§ Text:
┄┄┄┄┄┄┄┄┄┄
Types of power sources
Programmable power systems may have different combinations of direct current (DC) and alternating current (AC) capabilities:
- A programmable DC power supply can only output DC voltages and currents of different waveforms.
- A programmable AC power supply mainly outputs AC voltages and currents of different waveforms. Most also support DC offsets to simulate DC noise. Additionally, both single-phase and three-phase AC supplies are available.
- Hybrid AC-DC supplies can output both AC/DC voltages and currents with various waveforms.
Control over voltage, current, and power
The three most basic features of a programmable power supply are precise control over the:
- output voltage to a device under test (DUT)
- output current supplied to a DUT
- output power delivered to a DUT
This control is achieved through voltage and current feedback and regulation circuits.
How does voltage and current programming work in a programmable power supply?
A power supply can run in different modes:
- Constant voltage (CV): In this mode, you set a voltage level, and the power supply ensures that voltage at the DUT. If the DUT suddenly draws a high current, resulting in a voltage drop, the power supply immediately senses it and activates its voltage regulator circuit to boost the voltage.
- Constant current (CC): In this mode, you set a current level, and the power supply ensures that much current flows to the DUT by varying the voltage appropriately.
- Constant power: In this mode, you set a power level. The device varies both the voltage and current, such that the power delivered to the DUT remains constant.
In addition, they can generate transient phenomena like surges, spikes, and brownouts to test DUTs for abnormal conditions.
What are the typical voltage and current ranges?
The voltage ranges, current ranges, and power values of power supplies can vary widely depending on their intended use cases, as shown below.
Fig 2. Operating ranges of some programmable power supplies
We can see that benchtop supplies are used for low- to mid-power devices. In contrast, high-power, high-voltage DC supplies like the RP9700 series can go as high as 30-2,000 volts for testing high current applications like electric vehicle battery drain.
┄┄┄┄┄┄┄┄┄┄
§ Material:
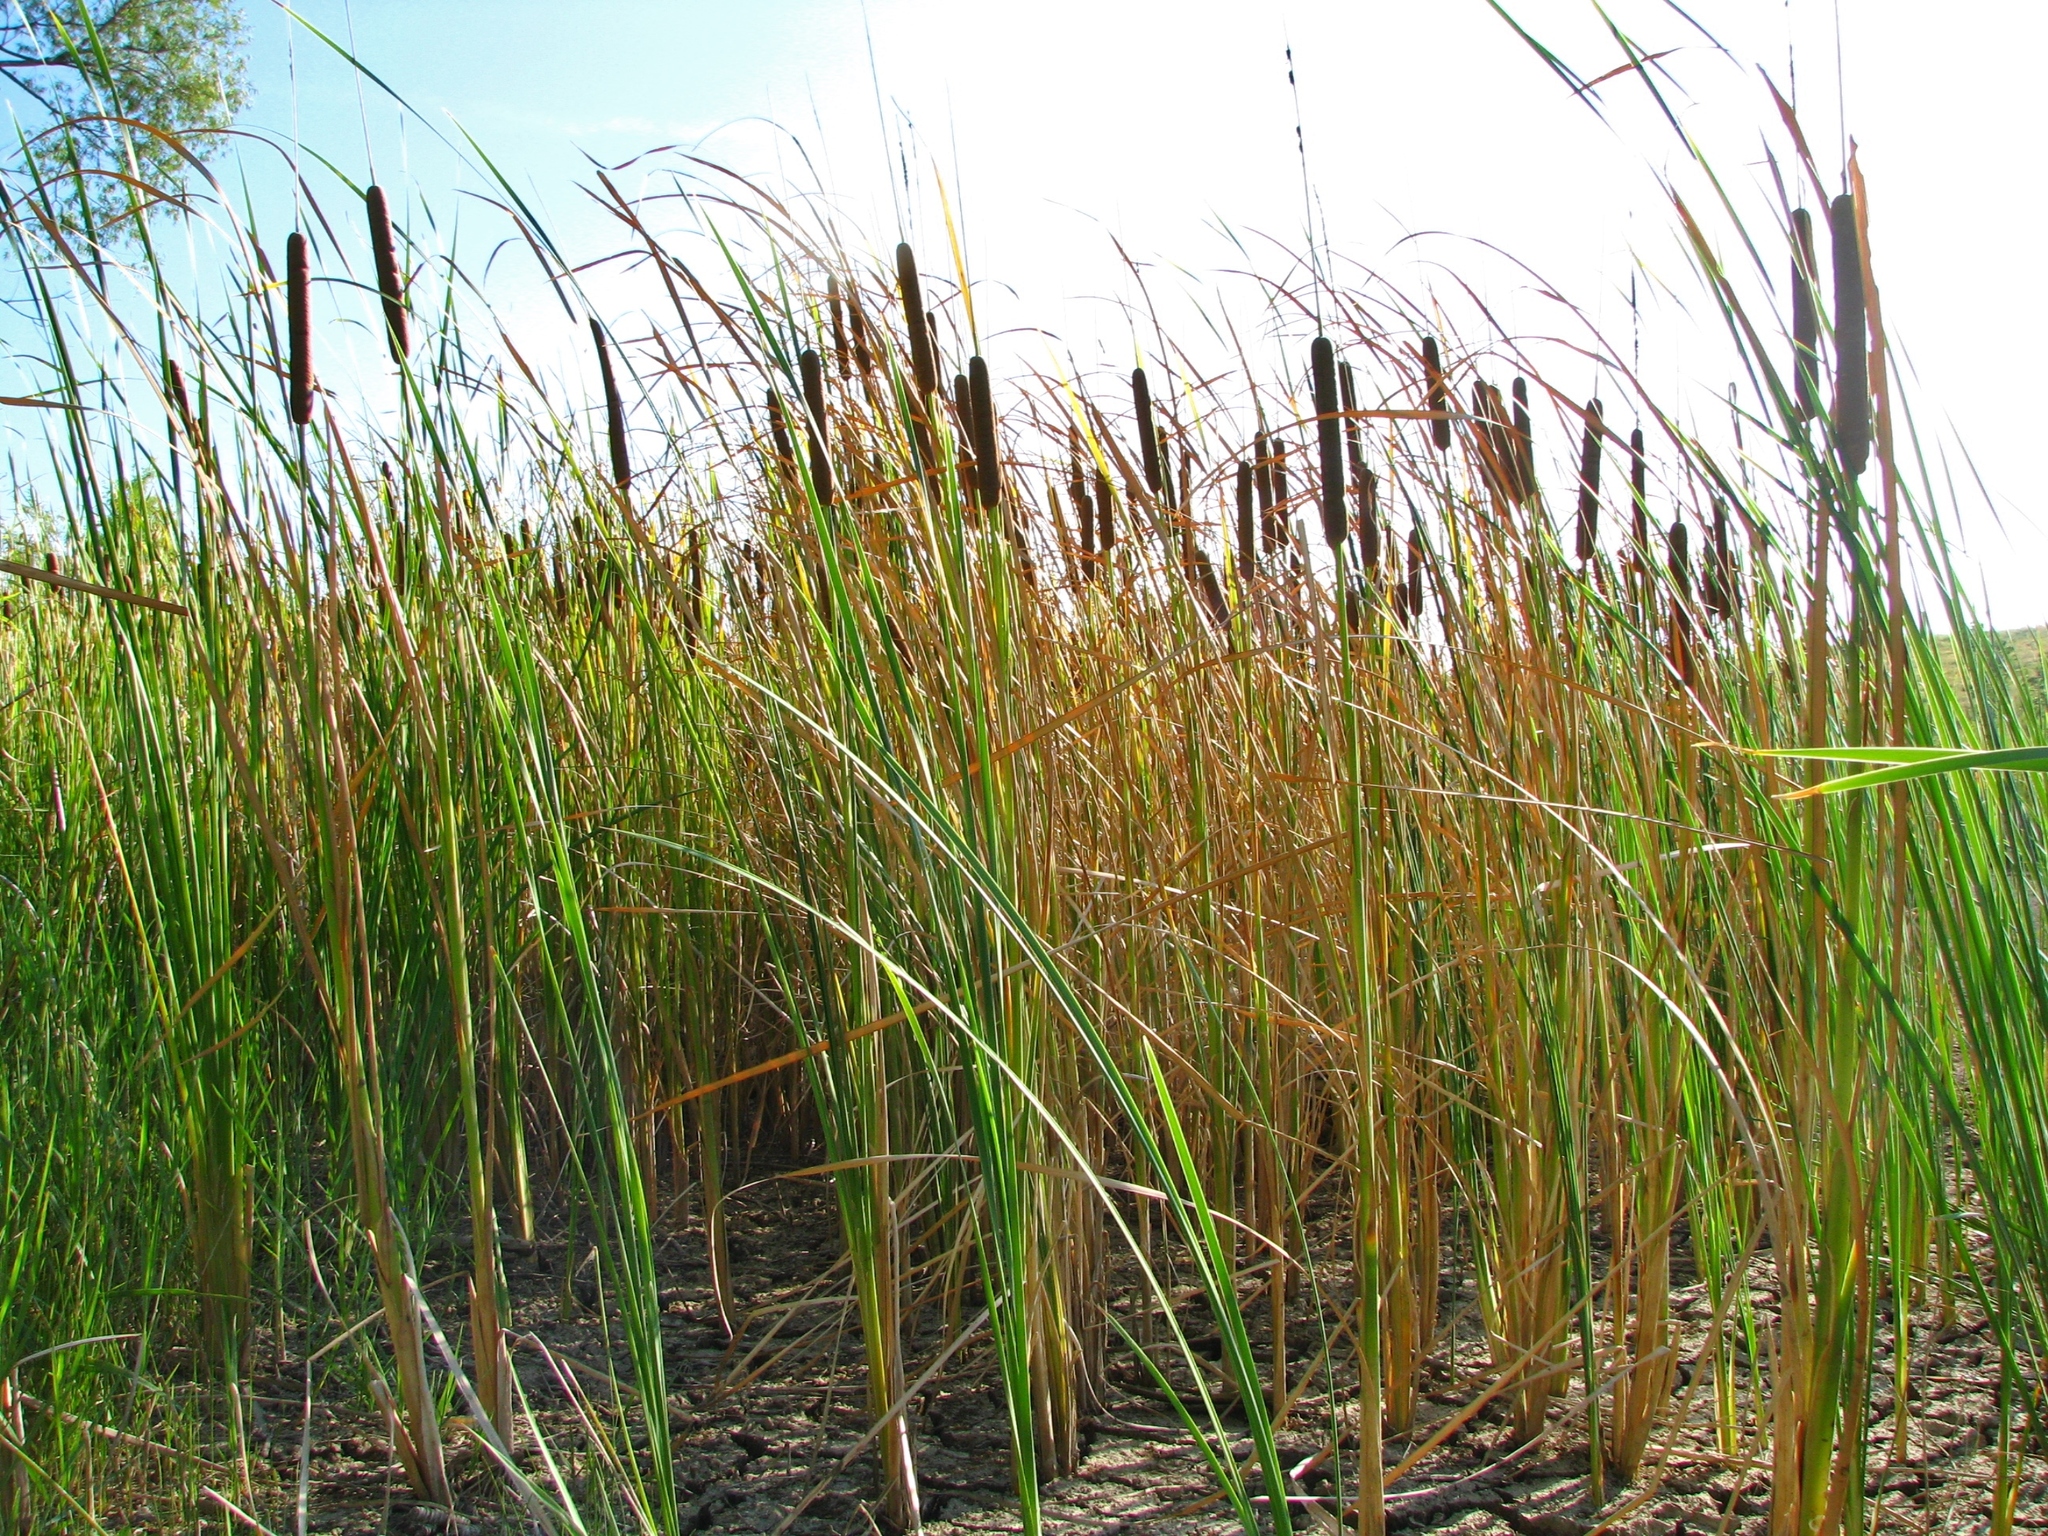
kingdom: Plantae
┄┄┄┄┄┄┄┄┄┄
Echo the text on programmable power supplies in full, word for word. Nothing in the listing is needed for this.

Types of power sources
Programmable power systems may have different combinations of direct current (DC) and alternating current (AC) capabilities:
- A programmable DC power supply can only output DC voltages and currents of different waveforms.
- A programmable AC power supply mainly outputs AC voltages and currents of different waveforms. Most also support DC offsets to simulate DC noise. Additionally, both single-phase and three-phase AC supplies are available.
- Hybrid AC-DC supplies can output both AC/DC voltages and currents with various waveforms.
Control over voltage, current, and power
The three most basic features of a programmable power supply are precise control over the:
- output voltage to a device under test (DUT)
- output current supplied to a DUT
- output power delivered to a DUT
This control is achieved through voltage and current feedback and regulation circuits.
How does voltage and current programming work in a programmable power supply?
A power supply can run in different modes:
- Constant voltage (CV): In this mode, you set a voltage level, and the power supply ensures that voltage at the DUT. If the DUT suddenly draws a high current, resulting in a voltage drop, the power supply immediately senses it and activates its voltage regulator circuit to boost the voltage.
- Constant current (CC): In this mode, you set a current level, and the power supply ensures that much current flows to the DUT by varying the voltage appropriately.
- Constant power: In this mode, you set a power level. The device varies both the voltage and current, such that the power delivered to the DUT remains constant.
In addition, they can generate transient phenomena like surges, spikes, and brownouts to test DUTs for abnormal conditions.
What are the typical voltage and current ranges?
The voltage ranges, current ranges, and power values of power supplies can vary widely depending on their intended use cases, as shown below.
Fig 2. Operating ranges of some programmable power supplies
We can see that benchtop supplies are used for low- to mid-power devices. In contrast, high-power, high-voltage DC supplies like the RP9700 series can go as high as 30-2,000 volts for testing high current applications like electric vehicle battery drain.